Different grade Cells Self-Discharging Rate
The self-discharge rate of different grade cells is calculated by measuring the voltage decrease over time. The self-discharge rate can vary depending on the state of charge (SOC) of the cell. The voltage will decrease more quickly at a 100% SOC state than at a 50% SOC state.
To determine the self-discharge rate, you can follow these steps:
Check the datasheet to make sure you know the testing SOC state.
Stock the cells in the specified testing conditions.
Check and write down the voltage decrease of the cell each day.
Calculate the self-discharge rate per day by dividing the total voltage decrease by the number of days.
Calculate the monthly or weekly self-discharge rate by averaging the daily self-discharge rates.
Here are two possible testing methods for you:
Solution 1: Stock the cells at room temperature (25°C) for 28 days.
Solution 2: Stock the cells at a higher temperature (45°C) for 7 days.
If the self-discharge rate is 3%:
For normal temperature, the self-discharge rate per day is 0.03/28 = 0.00107, which is about 0.107%.
For high temperature, the self-discharge rate per day is 0.03/7 = 0.00428, which is about 0.43%.
A low self-discharge rate ensures better storage performance and reduces the recharging frequency during storage, which is vital for maintaining long-term value.
Different grade Cells Capacity Recovery
The capacity recovery rate of different battery cells is the percentage of its capacity that is regained after a full discharge. To test the capacity recovery rate, you can do a 100% depth of discharge (DOD) charging and discharging cycle.

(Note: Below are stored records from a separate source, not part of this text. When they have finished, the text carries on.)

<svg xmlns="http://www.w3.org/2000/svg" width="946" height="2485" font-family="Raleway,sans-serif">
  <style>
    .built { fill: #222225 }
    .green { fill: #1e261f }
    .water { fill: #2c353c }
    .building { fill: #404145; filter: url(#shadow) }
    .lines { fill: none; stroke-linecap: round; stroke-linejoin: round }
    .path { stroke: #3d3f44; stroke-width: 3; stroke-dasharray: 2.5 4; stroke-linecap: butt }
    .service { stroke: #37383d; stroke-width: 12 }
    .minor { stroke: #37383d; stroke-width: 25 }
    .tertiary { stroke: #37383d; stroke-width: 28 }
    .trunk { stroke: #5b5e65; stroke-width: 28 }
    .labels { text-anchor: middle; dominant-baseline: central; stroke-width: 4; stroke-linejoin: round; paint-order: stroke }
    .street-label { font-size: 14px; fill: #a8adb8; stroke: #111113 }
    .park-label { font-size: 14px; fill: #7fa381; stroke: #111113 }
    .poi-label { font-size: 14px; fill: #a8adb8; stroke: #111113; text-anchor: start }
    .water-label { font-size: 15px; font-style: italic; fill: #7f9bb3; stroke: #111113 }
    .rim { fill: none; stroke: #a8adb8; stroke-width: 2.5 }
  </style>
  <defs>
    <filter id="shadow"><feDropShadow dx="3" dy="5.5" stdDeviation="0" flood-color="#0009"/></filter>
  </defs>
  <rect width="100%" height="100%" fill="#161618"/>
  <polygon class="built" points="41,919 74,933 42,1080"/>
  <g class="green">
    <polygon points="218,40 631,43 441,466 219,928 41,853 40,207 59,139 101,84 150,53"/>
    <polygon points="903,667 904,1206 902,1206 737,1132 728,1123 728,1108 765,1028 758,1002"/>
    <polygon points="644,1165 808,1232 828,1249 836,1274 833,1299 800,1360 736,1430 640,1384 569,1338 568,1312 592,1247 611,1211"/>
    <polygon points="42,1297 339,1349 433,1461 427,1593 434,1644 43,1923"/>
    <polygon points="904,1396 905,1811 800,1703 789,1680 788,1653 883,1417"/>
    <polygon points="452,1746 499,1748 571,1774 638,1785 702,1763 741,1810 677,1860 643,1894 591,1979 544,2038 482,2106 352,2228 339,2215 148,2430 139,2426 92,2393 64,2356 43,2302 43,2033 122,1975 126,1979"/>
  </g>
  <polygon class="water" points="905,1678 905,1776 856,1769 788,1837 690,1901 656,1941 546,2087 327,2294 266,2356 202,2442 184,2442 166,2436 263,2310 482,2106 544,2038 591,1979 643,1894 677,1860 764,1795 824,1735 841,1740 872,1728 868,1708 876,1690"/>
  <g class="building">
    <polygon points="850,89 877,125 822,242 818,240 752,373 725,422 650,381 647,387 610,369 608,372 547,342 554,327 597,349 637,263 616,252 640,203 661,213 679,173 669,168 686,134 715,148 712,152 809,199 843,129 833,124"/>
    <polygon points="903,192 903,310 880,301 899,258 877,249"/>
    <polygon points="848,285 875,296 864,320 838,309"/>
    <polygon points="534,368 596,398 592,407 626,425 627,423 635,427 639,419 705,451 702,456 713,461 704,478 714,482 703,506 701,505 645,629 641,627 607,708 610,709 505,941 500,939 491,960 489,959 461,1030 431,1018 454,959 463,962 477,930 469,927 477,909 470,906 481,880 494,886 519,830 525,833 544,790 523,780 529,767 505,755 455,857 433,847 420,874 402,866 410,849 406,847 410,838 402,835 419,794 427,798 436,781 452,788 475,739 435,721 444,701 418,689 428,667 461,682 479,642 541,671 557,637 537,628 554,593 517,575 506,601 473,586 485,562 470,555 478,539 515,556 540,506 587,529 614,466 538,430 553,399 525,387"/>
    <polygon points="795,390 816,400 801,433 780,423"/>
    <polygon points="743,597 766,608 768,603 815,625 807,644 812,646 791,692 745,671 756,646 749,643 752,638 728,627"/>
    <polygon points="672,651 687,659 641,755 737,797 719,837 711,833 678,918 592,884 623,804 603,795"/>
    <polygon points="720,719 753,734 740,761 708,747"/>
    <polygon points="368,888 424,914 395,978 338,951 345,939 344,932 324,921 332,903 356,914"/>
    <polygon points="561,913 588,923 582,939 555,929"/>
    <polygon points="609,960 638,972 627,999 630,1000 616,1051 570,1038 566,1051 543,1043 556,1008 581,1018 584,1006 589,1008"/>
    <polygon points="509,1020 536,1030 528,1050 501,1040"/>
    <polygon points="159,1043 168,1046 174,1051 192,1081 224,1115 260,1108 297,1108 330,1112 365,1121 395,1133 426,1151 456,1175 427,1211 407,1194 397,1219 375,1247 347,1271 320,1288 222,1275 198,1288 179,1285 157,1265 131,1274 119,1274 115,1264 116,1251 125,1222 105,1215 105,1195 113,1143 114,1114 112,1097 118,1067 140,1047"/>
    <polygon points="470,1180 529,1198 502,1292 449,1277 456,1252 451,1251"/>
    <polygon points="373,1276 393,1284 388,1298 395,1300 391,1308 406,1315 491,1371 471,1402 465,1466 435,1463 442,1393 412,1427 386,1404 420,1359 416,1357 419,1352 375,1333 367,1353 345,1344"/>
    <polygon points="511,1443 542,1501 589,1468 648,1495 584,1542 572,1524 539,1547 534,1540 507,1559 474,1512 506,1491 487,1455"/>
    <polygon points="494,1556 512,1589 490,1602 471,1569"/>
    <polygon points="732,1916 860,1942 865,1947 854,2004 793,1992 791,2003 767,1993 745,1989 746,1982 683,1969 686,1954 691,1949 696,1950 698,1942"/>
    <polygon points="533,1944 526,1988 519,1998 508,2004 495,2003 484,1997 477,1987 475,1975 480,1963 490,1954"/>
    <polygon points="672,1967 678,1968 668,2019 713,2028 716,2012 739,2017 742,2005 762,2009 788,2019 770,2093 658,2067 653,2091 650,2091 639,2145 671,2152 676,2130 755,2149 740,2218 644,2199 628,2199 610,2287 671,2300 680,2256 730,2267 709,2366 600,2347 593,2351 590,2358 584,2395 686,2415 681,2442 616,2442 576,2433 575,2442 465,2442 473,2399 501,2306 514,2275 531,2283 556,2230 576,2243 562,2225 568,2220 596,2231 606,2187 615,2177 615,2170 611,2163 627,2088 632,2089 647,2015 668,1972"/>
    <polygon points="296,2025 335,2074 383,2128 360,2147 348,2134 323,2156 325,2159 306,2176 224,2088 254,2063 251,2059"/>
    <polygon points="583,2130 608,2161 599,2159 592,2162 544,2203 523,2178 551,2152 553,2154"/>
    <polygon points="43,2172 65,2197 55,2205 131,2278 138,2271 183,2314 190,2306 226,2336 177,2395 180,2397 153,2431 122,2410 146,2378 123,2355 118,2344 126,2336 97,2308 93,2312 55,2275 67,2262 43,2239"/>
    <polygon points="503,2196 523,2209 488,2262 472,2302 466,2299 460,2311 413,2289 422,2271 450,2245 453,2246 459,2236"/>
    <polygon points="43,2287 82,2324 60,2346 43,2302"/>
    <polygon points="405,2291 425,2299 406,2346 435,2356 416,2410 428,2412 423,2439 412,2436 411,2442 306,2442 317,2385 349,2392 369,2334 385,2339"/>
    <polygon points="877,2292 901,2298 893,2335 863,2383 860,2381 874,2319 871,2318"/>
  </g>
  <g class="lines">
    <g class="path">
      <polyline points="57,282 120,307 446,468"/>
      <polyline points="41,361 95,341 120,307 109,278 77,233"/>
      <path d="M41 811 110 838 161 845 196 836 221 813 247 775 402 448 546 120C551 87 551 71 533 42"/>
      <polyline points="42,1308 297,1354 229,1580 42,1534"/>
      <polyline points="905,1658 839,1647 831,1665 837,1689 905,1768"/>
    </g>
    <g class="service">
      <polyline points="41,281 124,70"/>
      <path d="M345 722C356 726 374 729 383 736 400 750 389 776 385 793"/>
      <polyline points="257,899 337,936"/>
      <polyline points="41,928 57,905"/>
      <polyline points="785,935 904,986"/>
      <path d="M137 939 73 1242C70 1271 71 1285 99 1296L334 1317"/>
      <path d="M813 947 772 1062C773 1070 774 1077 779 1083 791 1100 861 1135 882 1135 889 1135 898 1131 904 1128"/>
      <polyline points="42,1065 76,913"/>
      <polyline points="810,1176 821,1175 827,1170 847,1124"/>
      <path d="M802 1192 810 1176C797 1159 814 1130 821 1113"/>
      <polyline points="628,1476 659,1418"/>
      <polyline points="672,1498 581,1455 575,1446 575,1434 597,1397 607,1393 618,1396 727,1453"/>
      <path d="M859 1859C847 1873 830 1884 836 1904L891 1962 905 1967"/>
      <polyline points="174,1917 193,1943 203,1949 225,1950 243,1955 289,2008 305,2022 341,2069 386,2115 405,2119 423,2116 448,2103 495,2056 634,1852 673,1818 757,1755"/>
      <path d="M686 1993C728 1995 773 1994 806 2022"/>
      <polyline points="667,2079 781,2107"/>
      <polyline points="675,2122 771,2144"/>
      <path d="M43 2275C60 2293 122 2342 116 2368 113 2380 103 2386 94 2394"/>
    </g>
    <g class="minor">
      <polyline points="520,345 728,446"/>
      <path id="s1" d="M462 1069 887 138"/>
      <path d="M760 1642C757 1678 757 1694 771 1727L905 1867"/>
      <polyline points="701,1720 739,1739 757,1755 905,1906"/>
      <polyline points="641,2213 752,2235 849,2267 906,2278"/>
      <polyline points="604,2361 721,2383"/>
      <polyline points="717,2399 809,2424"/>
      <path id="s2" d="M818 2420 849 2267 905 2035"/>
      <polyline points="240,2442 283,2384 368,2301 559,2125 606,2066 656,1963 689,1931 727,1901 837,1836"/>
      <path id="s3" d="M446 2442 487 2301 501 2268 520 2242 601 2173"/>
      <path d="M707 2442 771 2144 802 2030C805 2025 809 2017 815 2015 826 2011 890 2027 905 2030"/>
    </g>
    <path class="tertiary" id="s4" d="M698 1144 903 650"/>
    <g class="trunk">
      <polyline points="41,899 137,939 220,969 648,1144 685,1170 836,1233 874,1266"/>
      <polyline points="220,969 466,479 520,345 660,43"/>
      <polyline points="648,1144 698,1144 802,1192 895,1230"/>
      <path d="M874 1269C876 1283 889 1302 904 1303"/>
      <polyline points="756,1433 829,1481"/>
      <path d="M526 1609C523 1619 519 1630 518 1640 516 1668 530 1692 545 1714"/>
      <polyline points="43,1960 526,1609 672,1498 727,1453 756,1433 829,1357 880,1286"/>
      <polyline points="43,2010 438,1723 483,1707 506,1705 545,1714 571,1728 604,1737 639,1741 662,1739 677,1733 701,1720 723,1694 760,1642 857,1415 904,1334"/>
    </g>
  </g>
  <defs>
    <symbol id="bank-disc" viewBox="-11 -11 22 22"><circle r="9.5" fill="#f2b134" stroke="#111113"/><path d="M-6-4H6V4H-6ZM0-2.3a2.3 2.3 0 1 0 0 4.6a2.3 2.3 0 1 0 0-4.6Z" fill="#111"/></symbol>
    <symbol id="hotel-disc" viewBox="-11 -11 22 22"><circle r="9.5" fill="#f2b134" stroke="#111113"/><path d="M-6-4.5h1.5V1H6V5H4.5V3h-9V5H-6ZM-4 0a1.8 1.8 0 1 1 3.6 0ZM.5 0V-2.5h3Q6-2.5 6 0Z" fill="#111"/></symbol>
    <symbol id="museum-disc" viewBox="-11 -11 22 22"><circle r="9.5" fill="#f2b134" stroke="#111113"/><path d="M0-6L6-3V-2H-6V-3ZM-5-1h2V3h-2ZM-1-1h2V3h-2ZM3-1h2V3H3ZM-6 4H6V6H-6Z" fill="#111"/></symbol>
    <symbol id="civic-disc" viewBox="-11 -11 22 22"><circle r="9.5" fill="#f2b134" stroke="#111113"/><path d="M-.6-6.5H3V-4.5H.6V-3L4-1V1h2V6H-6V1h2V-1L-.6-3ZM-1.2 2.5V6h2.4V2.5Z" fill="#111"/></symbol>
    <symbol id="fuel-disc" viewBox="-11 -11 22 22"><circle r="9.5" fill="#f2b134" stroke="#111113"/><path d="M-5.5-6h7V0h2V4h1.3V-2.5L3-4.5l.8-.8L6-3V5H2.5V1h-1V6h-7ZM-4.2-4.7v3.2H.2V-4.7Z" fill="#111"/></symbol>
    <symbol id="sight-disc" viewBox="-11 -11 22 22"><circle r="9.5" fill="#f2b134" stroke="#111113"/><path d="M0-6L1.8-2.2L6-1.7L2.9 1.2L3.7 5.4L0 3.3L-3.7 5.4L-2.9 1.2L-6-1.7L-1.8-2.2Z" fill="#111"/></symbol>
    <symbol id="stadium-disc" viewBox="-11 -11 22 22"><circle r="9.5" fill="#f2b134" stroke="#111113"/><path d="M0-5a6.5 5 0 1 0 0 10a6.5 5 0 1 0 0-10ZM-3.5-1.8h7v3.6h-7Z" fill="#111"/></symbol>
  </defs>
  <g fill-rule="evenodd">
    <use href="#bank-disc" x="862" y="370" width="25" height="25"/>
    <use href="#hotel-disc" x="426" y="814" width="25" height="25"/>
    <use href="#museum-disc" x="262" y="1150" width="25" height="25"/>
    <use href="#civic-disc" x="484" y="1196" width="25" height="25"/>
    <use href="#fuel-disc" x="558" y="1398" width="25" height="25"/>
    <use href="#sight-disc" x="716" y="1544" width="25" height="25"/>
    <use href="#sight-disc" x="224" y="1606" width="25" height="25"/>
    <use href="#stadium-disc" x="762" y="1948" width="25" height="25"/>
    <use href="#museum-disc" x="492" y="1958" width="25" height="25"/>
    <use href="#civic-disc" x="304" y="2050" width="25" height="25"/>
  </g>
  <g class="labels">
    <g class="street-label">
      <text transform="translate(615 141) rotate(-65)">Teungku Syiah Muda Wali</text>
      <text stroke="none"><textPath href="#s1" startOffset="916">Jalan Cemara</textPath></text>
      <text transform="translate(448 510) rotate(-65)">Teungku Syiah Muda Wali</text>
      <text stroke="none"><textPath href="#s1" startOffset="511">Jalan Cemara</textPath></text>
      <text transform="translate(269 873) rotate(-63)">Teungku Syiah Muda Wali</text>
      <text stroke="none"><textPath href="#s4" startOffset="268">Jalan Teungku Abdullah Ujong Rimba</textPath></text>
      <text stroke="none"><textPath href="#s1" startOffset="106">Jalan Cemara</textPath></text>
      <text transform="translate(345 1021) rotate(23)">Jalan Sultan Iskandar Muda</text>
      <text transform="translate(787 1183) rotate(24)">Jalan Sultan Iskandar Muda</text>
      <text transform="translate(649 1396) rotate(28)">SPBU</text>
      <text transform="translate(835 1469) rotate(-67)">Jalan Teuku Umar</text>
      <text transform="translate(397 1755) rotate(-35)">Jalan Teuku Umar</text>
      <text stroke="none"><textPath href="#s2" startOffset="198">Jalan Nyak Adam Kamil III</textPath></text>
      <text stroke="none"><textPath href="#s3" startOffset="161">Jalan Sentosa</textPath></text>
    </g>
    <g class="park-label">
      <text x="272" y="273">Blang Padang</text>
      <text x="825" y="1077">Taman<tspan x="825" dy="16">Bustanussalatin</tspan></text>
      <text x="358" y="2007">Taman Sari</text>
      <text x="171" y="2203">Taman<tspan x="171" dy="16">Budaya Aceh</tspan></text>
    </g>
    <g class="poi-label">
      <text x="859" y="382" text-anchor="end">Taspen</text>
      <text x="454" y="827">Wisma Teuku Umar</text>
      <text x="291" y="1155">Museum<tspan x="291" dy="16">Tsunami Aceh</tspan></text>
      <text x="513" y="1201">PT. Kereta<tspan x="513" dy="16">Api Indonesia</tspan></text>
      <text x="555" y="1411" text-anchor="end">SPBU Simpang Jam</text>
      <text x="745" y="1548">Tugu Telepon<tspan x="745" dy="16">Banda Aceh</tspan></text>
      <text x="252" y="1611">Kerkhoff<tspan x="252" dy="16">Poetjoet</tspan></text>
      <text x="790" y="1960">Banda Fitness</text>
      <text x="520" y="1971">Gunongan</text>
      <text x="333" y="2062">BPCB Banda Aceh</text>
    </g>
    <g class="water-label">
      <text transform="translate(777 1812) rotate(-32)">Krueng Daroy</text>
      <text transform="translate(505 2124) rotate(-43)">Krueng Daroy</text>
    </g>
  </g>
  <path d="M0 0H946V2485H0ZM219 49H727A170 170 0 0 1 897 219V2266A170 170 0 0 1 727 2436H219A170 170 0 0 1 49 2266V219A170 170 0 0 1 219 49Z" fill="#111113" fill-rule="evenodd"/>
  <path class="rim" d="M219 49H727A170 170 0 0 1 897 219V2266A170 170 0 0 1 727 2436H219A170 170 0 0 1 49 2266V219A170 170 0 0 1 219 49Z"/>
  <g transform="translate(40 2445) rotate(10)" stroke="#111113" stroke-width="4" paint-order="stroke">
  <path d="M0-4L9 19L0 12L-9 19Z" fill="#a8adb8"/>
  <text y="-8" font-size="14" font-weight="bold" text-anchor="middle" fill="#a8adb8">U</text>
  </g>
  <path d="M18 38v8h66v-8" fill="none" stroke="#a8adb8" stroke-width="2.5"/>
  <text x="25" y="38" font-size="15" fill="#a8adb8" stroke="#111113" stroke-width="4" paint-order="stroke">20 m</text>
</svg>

For example, for a 3.2V 100Ah battery cell with a capacity recovery rate of 95%, you would first measure the cell's capacity at the beginning of the test. If the capacity is 100Ah, then after a 100% DOD charging and discharging cycle, the cell's capacity should be more than 95Ah. If yes, then the battery capacity recovery rate meets the datasheet and the cell is a Grade A quality cell. High capacity recovery rate helps delay capacity loss and supports consistent performance throughout the cell's lifespan, ensuring its value over time.
Conclusion
Well, the conclusion is here. The purpose of testing parameters like capacity recovery is to compare the testing data with the specifications of the cells. This allows you to verify the accuracy of the datasheet and to trust the supplier. If all the data meet the specification or datasheet, then the cells are Grade A. If not, then the cells are Grade B.
In summary, opting for Grade A cells guarantees superior performance, safety, and long-term value. This is especially critical in battery packs using series/parallel connections, where the uniformity of each cell's lifespan and energy capacity is fundamental to the overall pack capacity and system reliability.